La valutazione condotta dall’Amministrazione non appare, nel caso di specie, affetta dai vizi prospettati.

Gli atti istruttori, pur nella loro genericità, evidenziano che in data 19 luglio 2021, la signora -OMISSIS- ha sporto denuncia - querela contro il ricorrente “a seguito di minacce, nei confronti della stessa, procurandole uno stato d’ansia e temendo per la propria incolumità fisica anche in considerazione del fatto che l’uomo è possessore di porto di armi e armi”.

Il ricorrente risulta infatti indagato per il reato di cui all’art. 612 c.p. nell’ambito di quella che, sulla base della comunicazione ex art. 335 c.p.p. appare, secondo anche quanto riportato dal ricorrente, una lite familiare.

Tale condotta, non contrastata dal ricorrente mediante proposizione di denuncia - querela, non può considerarsi certamente indice di buona condotta né di certa affidabilità.

Con riferimento al contestato difetto di motivazione, occorre inoltre ribadire “ il consolidato e risalente orientamento della giurisprudenza secondo cui, in materia di armi, considerata l’ampia discrezionalità dei provvedimenti inibitori, gli stessi non sono sottoposti a un particolare onere motivazionale, in quanto è sufficiente che in essi siano presenti elementi idonei a far ritenere che le valutazioni dell’Autorità non siano irrazionali o arbitrarie o abnormi (Cons. St., Sez. III, 19 settembre 2022, n.8070) ” (cfr. TAR. Campania – Salerno, Sez. I, 31 gennaio 2023, n. 243).

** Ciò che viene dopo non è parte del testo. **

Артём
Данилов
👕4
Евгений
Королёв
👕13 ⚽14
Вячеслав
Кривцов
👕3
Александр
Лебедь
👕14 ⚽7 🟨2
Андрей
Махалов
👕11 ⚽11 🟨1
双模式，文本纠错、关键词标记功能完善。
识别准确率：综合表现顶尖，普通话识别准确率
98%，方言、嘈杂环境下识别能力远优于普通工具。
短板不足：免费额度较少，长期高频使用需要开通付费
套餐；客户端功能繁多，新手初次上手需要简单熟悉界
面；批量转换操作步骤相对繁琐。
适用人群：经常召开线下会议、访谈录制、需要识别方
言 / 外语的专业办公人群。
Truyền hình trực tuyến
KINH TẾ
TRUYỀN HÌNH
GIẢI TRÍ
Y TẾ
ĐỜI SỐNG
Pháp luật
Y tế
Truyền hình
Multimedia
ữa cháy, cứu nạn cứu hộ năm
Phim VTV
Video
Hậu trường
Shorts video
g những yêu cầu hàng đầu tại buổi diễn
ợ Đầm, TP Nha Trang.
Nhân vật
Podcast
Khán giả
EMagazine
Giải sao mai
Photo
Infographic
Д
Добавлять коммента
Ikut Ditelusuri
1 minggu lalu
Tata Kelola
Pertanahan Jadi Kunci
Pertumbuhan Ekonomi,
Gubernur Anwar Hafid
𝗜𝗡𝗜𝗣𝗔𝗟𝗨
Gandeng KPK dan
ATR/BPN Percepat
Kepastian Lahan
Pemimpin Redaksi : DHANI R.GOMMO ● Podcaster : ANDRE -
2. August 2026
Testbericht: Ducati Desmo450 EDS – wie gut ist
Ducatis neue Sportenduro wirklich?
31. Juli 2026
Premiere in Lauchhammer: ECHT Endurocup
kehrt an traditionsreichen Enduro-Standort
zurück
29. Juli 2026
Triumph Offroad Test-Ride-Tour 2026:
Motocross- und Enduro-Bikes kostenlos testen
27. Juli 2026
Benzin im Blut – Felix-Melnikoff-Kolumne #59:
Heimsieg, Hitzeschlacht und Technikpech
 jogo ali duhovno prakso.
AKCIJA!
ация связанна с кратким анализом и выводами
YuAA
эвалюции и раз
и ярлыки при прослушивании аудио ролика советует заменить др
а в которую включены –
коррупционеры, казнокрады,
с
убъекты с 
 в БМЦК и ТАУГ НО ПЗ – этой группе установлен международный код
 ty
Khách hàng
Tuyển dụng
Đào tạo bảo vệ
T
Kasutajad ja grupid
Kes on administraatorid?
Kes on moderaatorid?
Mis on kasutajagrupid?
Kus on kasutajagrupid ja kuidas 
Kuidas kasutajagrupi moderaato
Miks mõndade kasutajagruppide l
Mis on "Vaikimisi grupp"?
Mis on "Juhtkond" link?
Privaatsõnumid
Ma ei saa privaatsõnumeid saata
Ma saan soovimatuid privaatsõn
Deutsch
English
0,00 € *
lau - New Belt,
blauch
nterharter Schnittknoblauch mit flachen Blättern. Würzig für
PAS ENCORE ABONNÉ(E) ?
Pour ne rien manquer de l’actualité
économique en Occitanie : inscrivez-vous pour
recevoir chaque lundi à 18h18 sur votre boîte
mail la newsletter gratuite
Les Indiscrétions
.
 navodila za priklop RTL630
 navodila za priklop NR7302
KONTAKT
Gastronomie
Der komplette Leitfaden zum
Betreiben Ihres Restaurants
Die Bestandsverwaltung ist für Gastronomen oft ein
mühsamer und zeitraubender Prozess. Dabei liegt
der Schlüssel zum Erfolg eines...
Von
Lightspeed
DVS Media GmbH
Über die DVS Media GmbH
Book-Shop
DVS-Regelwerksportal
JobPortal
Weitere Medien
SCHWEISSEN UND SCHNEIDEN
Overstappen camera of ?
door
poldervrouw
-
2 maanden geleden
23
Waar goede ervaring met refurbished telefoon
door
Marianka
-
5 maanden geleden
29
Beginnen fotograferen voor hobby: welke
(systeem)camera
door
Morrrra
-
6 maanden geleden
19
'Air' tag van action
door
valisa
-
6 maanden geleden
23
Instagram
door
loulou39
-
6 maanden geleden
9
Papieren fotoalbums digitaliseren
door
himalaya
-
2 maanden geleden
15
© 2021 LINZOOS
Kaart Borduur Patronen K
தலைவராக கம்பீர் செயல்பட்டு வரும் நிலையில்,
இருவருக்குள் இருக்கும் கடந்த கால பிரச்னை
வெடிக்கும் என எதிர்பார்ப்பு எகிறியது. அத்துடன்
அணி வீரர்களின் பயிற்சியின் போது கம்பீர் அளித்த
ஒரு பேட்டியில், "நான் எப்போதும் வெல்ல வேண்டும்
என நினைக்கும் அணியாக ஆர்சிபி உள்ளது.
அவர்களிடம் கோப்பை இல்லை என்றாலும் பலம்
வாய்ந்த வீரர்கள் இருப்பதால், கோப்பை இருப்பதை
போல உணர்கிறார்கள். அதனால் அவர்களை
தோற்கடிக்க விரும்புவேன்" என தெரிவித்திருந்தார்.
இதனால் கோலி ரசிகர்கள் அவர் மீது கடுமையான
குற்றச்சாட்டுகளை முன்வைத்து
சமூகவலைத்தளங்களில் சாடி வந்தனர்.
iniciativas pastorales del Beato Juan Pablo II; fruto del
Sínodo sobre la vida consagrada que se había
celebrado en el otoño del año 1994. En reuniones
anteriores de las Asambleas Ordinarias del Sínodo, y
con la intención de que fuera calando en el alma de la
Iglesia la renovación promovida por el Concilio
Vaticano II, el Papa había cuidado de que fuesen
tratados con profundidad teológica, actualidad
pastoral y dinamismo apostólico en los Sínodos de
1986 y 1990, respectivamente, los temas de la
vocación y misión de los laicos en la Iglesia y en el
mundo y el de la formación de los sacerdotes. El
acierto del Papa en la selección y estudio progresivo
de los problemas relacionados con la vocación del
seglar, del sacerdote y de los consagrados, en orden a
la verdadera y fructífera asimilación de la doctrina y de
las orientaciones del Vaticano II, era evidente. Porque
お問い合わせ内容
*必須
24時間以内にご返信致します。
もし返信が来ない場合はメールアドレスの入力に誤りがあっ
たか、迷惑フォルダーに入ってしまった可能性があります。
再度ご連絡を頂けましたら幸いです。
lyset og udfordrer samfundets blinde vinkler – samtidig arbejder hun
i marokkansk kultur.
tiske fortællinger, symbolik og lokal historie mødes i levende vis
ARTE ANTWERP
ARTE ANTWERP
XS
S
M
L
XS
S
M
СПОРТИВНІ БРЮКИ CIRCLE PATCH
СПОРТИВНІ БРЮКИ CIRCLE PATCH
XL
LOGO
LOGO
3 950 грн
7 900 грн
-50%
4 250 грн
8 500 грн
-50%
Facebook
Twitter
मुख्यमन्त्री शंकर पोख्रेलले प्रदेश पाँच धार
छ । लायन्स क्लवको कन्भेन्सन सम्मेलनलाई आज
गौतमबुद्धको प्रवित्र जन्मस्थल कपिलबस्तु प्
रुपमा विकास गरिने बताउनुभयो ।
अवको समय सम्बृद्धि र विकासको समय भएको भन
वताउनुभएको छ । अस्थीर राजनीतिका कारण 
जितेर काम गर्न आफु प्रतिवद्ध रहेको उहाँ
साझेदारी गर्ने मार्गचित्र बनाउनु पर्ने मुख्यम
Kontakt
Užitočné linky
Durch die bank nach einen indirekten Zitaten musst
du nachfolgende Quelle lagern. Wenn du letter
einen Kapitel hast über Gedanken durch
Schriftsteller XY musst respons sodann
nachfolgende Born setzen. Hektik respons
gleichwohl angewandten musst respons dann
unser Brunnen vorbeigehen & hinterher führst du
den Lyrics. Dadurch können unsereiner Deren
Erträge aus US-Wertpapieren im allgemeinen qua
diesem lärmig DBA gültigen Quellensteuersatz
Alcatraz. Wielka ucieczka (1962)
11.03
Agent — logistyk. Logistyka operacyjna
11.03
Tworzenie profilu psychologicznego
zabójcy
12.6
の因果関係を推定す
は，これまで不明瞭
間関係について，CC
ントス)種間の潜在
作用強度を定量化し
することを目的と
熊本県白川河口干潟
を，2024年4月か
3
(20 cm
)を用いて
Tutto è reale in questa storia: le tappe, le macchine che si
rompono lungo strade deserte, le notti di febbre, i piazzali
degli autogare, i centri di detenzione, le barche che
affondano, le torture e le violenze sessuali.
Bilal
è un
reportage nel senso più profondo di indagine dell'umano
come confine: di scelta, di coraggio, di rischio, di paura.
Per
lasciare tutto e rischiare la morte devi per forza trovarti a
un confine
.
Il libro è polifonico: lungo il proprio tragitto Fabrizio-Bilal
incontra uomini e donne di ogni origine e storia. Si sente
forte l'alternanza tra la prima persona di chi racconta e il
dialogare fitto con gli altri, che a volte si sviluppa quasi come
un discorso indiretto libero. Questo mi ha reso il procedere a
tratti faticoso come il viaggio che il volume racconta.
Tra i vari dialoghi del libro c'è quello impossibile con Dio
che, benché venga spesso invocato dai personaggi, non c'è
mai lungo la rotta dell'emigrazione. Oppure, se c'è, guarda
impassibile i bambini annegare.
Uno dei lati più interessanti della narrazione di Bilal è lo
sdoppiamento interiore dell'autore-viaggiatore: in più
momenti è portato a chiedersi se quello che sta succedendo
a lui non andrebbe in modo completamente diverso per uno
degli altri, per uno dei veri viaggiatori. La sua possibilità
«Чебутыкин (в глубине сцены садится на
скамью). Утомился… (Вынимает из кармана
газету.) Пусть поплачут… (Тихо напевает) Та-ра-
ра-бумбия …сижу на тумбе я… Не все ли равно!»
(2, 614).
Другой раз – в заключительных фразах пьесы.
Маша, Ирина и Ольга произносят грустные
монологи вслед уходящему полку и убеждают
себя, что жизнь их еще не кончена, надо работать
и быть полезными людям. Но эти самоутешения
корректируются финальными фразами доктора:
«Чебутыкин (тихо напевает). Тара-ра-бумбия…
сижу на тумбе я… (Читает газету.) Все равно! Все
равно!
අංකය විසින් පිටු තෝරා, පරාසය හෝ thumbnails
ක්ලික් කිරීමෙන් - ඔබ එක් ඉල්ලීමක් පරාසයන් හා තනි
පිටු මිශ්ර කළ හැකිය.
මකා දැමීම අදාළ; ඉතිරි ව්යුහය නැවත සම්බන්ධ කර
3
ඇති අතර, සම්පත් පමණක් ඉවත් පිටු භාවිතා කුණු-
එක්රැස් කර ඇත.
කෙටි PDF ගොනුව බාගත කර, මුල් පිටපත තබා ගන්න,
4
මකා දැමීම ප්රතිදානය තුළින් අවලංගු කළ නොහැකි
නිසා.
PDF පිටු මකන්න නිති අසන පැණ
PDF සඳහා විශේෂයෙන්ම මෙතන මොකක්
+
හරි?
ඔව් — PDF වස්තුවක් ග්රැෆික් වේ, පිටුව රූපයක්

Nel caso di specie, infatti, la valutazione compiuta dall’Amministrazione trova aggancio nella vicenda in cui è coinvolto il ricorrente, un contrasto familiare sfociato in una forte conflittualità personale, in grado di incidere sulla buona condotta e sull’affidabilità, anche a prescindere dalla rilevanza penale e dalla attinenza alla materia delle armi;
infatti “ situazioni di conflittualità che possono crearsi nei rapporti familiari, di convivenza o di vicinato, trattandosi di situazioni in cui la tensione nelle relazioni interpersonali, unita alla contiguità dei rapporti, tende ad acuirsi e ad esasperarsi con il decorso del tempo, rendendo inopportuno, a tutela della pubblica e della privata incolumità, che i protagonisti di tali conflitti abbiano la disponibilità di armi da sparo, ancorché l'uso improprio di esse non si sia già verificato ” (cfr. TAR Campania - Salerno, sez. I, 10 ottobre 2019, n. 1724).

A ciò si aggiunga che l’urgenza nell’adozione dei provvedimenti in materia di armi, essendo preordinati a scongiurare situazioni di pericolo e a salvaguardare l'ordine pubblico e la sicurezza dei cittadini, risulta in re ipsa .

7. In conclusione, il ricorso è infondato e va respinto.

I tratti di peculiarità della controversia consentono di disporre la compensazione delle spese di lite.